* Text section:
____

Navigating from hippocampus to parietal cortex

Abstract

The navigational system of the mammalian cortex comprises a number of interacting brain regions. Grid cells in the medial entorhinal cortex and place cells in the hippocampus are thought to participate in the formation of a dynamic representation of the animal's current location, and these cells are presumably critical for storing the representation in memory. To traverse the environment, animals must be able to translate coordinate information from spatial maps in the entorhinal cortex and hippocampus into body-centered representations that can be used to direct locomotion. How this is done remains an enigma. We propose that the posterior parietal cortex is critical for this transformation.

Fig. 1.

Spatial firing properties of neurons in hippocampus (A; place cell), medial entorhinal cortex (MEC) (B; grid cell), and posterior parietal cortex (PPC) (C). In A and B, the rat runs freely in an open-field environment; in C, the rat traverses a complex maze with multiple segments and turns (Left, path of the animal; Center, rate map with lights on; Right, rate map in darkness). Firing rates are color-coded, with red showing maximal rate and blue minimum (scale bar to the right). Note that the parietal neuron fires at specific epochs along the trajectory and that firing is independent of visual inputs. [C is adapted with permission from ref. (Copyright 2006, Neuron).]

Fig. 2.

Disrupted path integration in rats with lesions of hippocampus (A), entorhinal cortex, or PPC (B). The rats were trained to leave a starting refuge, enter a large circular open field, search for a large food pellet, and bring the food pellet back to the refuge. The start box was placed beneath one of eight holes along the periphery of the circle (small filled circle). In A, the arena was slowly rotated, at subvestibular speed, as the rat searched for food. Gray circles indicate position of the start box after rotation. In B, there was no rotation. Outward paths are shown as solid lines in both A and B; return paths are shown as dashed lines (only from the food location to the first choice). Control animals generally chose the shortest path back to the point where they started, whereas rats with lesions in hippocampus, entorhinal cortex, or PPC generally chose the wrong hole, indicating that path integration was disrupted. Note that, although the lesioned rat in A ran directly to the novel target location, the dispersion of first choices was large in the hippocampal group as a whole. [Adapted with permission from ref. (Copyright 2004, Hippocampus) and ref. (Copyright 2004, Experimental Brain Research).]

Fig. 3.

____

* Records:

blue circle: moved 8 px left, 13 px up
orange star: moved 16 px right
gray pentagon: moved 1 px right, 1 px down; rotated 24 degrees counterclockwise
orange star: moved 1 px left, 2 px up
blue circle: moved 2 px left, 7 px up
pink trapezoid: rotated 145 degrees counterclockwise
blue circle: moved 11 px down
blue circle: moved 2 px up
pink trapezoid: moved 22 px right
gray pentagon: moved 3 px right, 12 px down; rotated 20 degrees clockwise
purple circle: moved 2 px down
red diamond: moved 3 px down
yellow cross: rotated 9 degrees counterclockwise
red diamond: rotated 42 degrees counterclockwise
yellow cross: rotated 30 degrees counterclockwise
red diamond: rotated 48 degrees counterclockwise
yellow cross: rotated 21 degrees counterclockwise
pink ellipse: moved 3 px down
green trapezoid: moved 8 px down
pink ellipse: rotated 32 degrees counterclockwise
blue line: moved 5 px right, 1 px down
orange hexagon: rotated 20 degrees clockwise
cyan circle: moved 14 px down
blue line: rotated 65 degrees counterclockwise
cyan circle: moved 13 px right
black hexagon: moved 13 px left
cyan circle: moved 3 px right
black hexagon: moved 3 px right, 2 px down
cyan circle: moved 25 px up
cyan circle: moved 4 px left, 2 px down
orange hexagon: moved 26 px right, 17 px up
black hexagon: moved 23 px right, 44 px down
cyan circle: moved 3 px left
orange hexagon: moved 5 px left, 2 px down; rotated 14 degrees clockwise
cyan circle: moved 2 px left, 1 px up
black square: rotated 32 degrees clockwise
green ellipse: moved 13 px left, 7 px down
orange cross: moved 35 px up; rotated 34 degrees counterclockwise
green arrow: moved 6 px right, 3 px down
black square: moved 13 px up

____

* What this exercise asks:
1. According to the text on navigating from hippocampus to parietal cortex, which brain region is proposed to be critical for turning spatial map coordinates into body-centered representations?
2. Pick up the text on navigating from hippocampus to parietal cortex after its final line and continue writing it.

* Answers to the tasks:
1. The posterior parietal cortex.

2.
Dorsal view of the right hemisphere of the rat brain showing the different delineations of the parietal cortex of the rat as reported by Krieg (100), in red; Palomero-Gallagher and Zilles (108), in yellow; Miller and Vogt (109), in magenta; and Burwell and Amaral (67), in blue. Whether or not to include parts of Oc2 in the PPC (i.e., the lateromedial extent of the PPC, or area 7) is still controversial. The figures are based on the original diagrams but have been redrawn onto a standard representation. (Scale bar, 1 mm.)

Fig. 4.

Predictive relationship between firing in monkey PPC and the next movement to be made in a choice task. The monkey was trained to indicate the location of a target on a screen by using either an eye movement (saccade, when the cue was red) or an arm movement (reach, when the cue was green). Firing rates are shown for two cells as a function of time, including onset and offset of the cue and initiation of the response (Go). (Top) Raster plots; (Bottom) smoothed peristimulus time histograms. The cell in A is from the lateral intraparietal area; the cell in B is from the parietal reach region. When the cue was on, firing was similar in the two regions. When the cue was turned off, different patterns emerged. Saccades were preceded by preferential firing in the lateral intraparietal area; reaches were preceded by stronger firing in the parietal reach region. Thus, firing during the delay period depends on the motor output required to solve the task, suggesting that the PPC represents intended movements to specific locations. [Reproduced with permission from ref. (Copyright 2007, Neuron).]

Fig. 5.

Dorsal and midsagittal view of the rat brain indicating the proposed routes by which information from the medial entorhinal grid cell area may reach PPC. The most likely route by way of the connections mediated by the postrhinal cortex is indicated (yellow and purple) as well as the multisynaptic routes using pathways through the lateral posterior complex of the thalamus (purple), and the retrosplenial cortex (RSC) and dorsal portion of medial prefrontal cortex (PL and ACd) (yellow and blue). (Scale bar, 1 mm.)